Viable Business Models via Quantitative and Qualitative Lens

The business model is an entire frame of important business elements that describe the intents and constraints of an organization.

Business models describe, as a system, how the pieces of an organization fit together to achieve business value. In the dynamic business world moves too fast and marketing, finance, technology, leadership are all intertwined. A practical business model contains everything having to do with how the business generates revenue; it is an analytical model that lists all of the sources of value, cost, and risk, as well as scientific formulas to interconnect them.

Tuning a viable business model is all about foreseeing and applying the emerging trends - that’s where you win the competitive advantage, and leveraging all necessary elements to create multidimensional business value.


Business models are usually quantitative: A business model is a multi-level schema of how an organization creates, delivers, and captures value for stakeholders. People want to see how things add up. A viable business model is analytical and quantitative, focusing attention on how all the elements of the business system fit into a working whole. In specific: A business model = Construct of {value proposition, products and services, resources, key activities, customer relationship, partnerships, cost structure, revenue structure, and required capabilities}.

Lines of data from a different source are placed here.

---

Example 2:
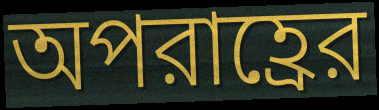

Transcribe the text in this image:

অপরাহ্রের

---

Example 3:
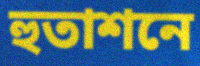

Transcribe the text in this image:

হুতাশনে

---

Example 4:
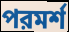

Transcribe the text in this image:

পরমর্শ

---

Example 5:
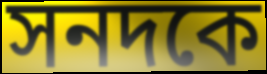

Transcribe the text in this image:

সনদকে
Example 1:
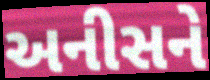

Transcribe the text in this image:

અનીસને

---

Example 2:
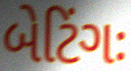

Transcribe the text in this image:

બેટિંગઃ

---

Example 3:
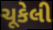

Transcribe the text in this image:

ચૂકેલી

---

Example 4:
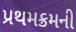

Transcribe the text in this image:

પ્રથમક્રમની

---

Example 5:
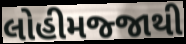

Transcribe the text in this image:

લોહીમજ્જાથી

Specifically, a Business Model describes the rationale of how an organization creates, delivers, and captures multifaceted business value (economic, social, cultural, or other forms of value). At a slightly higher level of abstraction, the business model indicates the value proposition, and it’s a model of value streams, chain, or system. At a detailed level, businesses need to emphasize analytic information or it requires that there would be any formal analysis. So a business model is an analytical object that demonstrates exactly how the numbers work and generate quantitative results.

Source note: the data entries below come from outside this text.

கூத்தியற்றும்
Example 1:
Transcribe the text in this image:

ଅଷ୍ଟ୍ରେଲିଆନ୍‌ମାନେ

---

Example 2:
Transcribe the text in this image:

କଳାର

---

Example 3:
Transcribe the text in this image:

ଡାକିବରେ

A Business Model is operational in nature and structural, also changeable: Business Modeling is the basic and key business system you need to design, test and validate, before developing a deeper plan to implement it and scale-up. If the business strategy encourages behavior away from the organization's business models, then the management should scrutinize whether the business is off base, or there is a need to update the business model to reflect new realities in the marketplace. Put simply, Business Modeling is structural and can be both created and changed very quickly in order to fit the ever-evolving business dynamics.

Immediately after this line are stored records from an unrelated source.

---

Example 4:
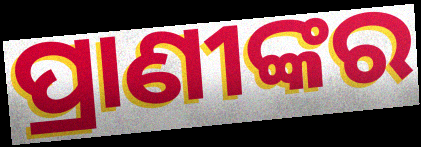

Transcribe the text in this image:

ପ୍ରାଣୀଙ୍କର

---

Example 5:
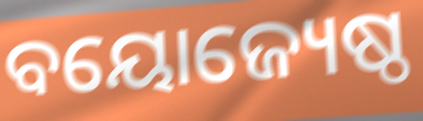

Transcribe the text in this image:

The business model is a description of the particular way a business operates; it includes the components and functions of the business which generate revenues and expenses of the business. The fundamental goal for running a business is to create customers, the business management needs to identify customers, tell them how they are going to charge him, and identify what value they provide. If you have a strong business model, you have a set of value-generating skills that match customers’ needs and are difficult to copy, at least in the short term. That’s one of the criteria to evaluate a successful business model.

A real-world business model generates predictions for how to make profits: Tuning a business model is about applying emerging trends to capture business growth opportunities, and therefore, it’s related to a business strategy in time. An implementable business model must be testable both from a standpoint of the "story" - the value scenario and the “numbers” - the tangible business results. A strong business model is unique and makes an accurate prediction on how to operate and make profits.

A run-through of high-level strategic planning can produce a wide range of potential business models, each of them can further be examined in more detail systematically to make it more specific and practical. Business model designers should methodologically review a list of levers for business model components, and systematically generate the list of potential business model options, and then, narrow choices based on their core business competency in order to maximize the value via new business model implementation.

The business model is an entire frame of important business elements that describe the intents and constraints of an organization. With emerging business property and dynamic capability building, tuning viable business models via quantitative and qualitative lens is about clarifying related business elements, structures, and constraints, becoming successful at both creating new forms of value and delivering and capturing from its existing forms. In this way, a strong business is wired to purposefully and strategically change its business model to self-adapting and self-renewal, and achieve long term business prosperity.